パントテン酸は「至るところに存在する酸」という意味で命名されたように、様々な食品に含まれているため普通に食事をしている場合は不足することはまずありません。
【豊富なミネラル】
先ほど紹介した人気のナッツ類の中でカシューナッツは
- リン、鉄、亜鉛、銅が1位
- マグネシウムが2位
と豊富に含まれています。
鉄と銅
鉄は吸収率が低く、不足すると「鉄欠乏症貧血」を起こしますが、銅はたんぱく質と結合して体内に存在し鉄の利用を高め、赤血球の合成を助けます。
カシューナッツは鉄と銅だけでなく「造血のビタミン」である葉酸も豊富なので、一緒に摂ることで貧血予防の相乗効果が期待できます。また銅は丈夫な骨や皮膚をつくるコラーゲンの生成にも欠かせないミネラルです。
亜鉛
たんぱく質と結合した状態で存在して約200種類以上もの酵素の構成成分となります。特に細胞が新しくつくり替えられるときに不可欠で、傷の治りを早くしたり、血糖値を下げるインスリンの材料になるなどの働きがあります。
また、亜鉛は味覚や嗅覚(きゅうかく)を正常に保つ栄養素でもあります。
欧米ではカゼの治療に昔から亜鉛が使われていて1日に80~207㎎の亜鉛を摂取したところ、完治までの期間が半分近く短くなったというデータもあります。
逆に亜鉛が不足すると免疫が低下します。亜鉛が豊富なカシューナッツを食べましょう。
リン
カルシウム の 次に 体内 に 多く 存在 する ミネラル が リン です。体内に含まれているリンの約80%はリン酸カルシウムやリン酸マグネシウムとして、骨や歯の構成成分となっています。
加工食品の利用が増えていることに伴って、食品添加物として使われている各種リン酸塩の摂取が多くなっています。そのためリンの不足よりもむしろリンの過剰摂取の方が問題となっています。
リンの摂り過ぎはカルシウムの吸収を妨げ、逆にカルシウムの摂り過ぎはリンの吸収を妨げます。そのためカルシウムとリンの摂取比率は、ほぼ同量が望ましいとされています。
マグネシウム
マグネシウムはカルシウムとの関わりが深く、筋肉細胞の中に入り込むカルシウムの量を調節して、筋肉の収縮を促します。
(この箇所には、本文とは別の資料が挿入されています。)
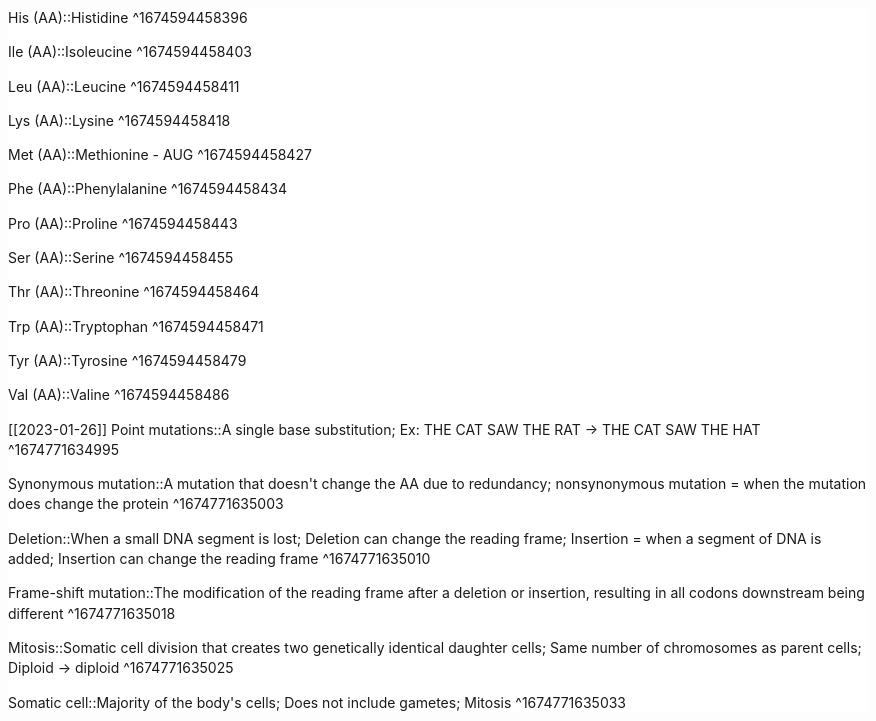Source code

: His (AA)::Histidine
^1674594458396

Ile (AA)::Isoleucine
^1674594458403

Leu (AA)::Leucine
^1674594458411

Lys (AA)::Lysine
^1674594458418

Met (AA)::Methionine - AUG
^1674594458427

Phe (AA)::Phenylalanine
^1674594458434

Pro (AA)::Proline
^1674594458443

Ser (AA)::Serine
^1674594458455

Thr (AA)::Threonine
^1674594458464

Trp (AA)::Tryptophan
^1674594458471

Tyr (AA)::Tyrosine
^1674594458479

Val (AA)::Valine
^1674594458486

[[2023-01-26]]
Point mutations::A single base substitution; Ex: THE CAT SAW THE RAT -> THE CAT SAW THE HAT
^1674771634995

Synonymous mutation::A mutation that doesn't change the AA due to redundancy; nonsynonymous mutation = when the mutation does change the protein
^1674771635003

Deletion::When a small DNA segment is lost; Deletion can change the reading frame; Insertion = when a segment of DNA is added; Insertion can change the reading frame
^1674771635010

Frame-shift mutation::The modification of the reading frame after a deletion or insertion, resulting in all codons downstream being different
^1674771635018

Mitosis::Somatic cell division that creates two genetically identical daughter cells; Same number of chromosomes as parent cells; Diploid -> diploid
^1674771635025

Somatic cell::Majority of the body's cells; Does not include gametes; Mitosis
^1674771635033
(カシューナッツにはカルシウムも含まれています)
またストレスが生じるとマグネシウムの量が増えますが、しっかり補うことでストレスに負けない体を作ることができます。
【食物繊維】
カシューナッツは食物繊維もアーモンドやクルミほどではありませんが多く含まれています。
※カシューナッツの食物繊維含有量100gあたり6.7g
- 水溶性食物繊維が0.8g
- 不溶性食物繊維が5.9g
食物繊維は善玉菌のエサとなり、善玉菌が増えて活性化されることで腸内環境を改善し、ぜん動運動を活発にして便通を促進しします。また有害物質や老廃物を体の外に出す働きもあります。
老廃物がそのまま体内に入っていると病気になったり肌が荒れるので、食物繊維を摂ることは病気の予防や美肌効果も期待できるわけです。
カシューナッツ100g当たりの食物繊維の含有量が6.7gと非常に多い食べ物です。
ただ不溶性食物繊維の割合が高く摂り過ぎると、かえって便秘になる可能性も高いので、水溶性食物繊維が多い、海藻類や大麦なども取ることをおすすめします。
【トリプトファン】
カシューナッツにはタンパク質も多く、そのタンパク質を作る働きがあるアミノ酸も多く含まれています。注目は必須アミノ酸のトリプトファンです。
トリプトファンは体内で「睡眠ホルモン」と言われているメラトニンに変化するので、なかなか寝付けないという人にカシューナッツはおすすめです。
トリプトファンやメラトニンの関係について詳しくは甲南大・知能情報学部・前田多章准教授の「上手に昼間を過ごして,良質の睡眠を手に入れる!」を参照してください。
カシューナッツのカロリーや糖質はナッツ類では高い方?ダイエットに向きか?
カシューナッツはナッツ類の中では一番脂質が少なく100gあたりのカロリーは576kcalと一見、高いように思えますが人気のナッツ類の中では一番低いです。
カシューナッツ1粒あたりは1.3~1.5gで7~9kcalです。逆に糖質は10gあたり、2.97gと他と比べても断トツです。
- アーモンド糖質:1g
- クルミ糖質:0.7g
- マカダミアナッツ糖質:0.54g
このようにナッツ類の中では脂質・カロリーは低いものの、食べ物全体で見れば高いほうですし、糖質はナッツ類でトップクラスの多さです。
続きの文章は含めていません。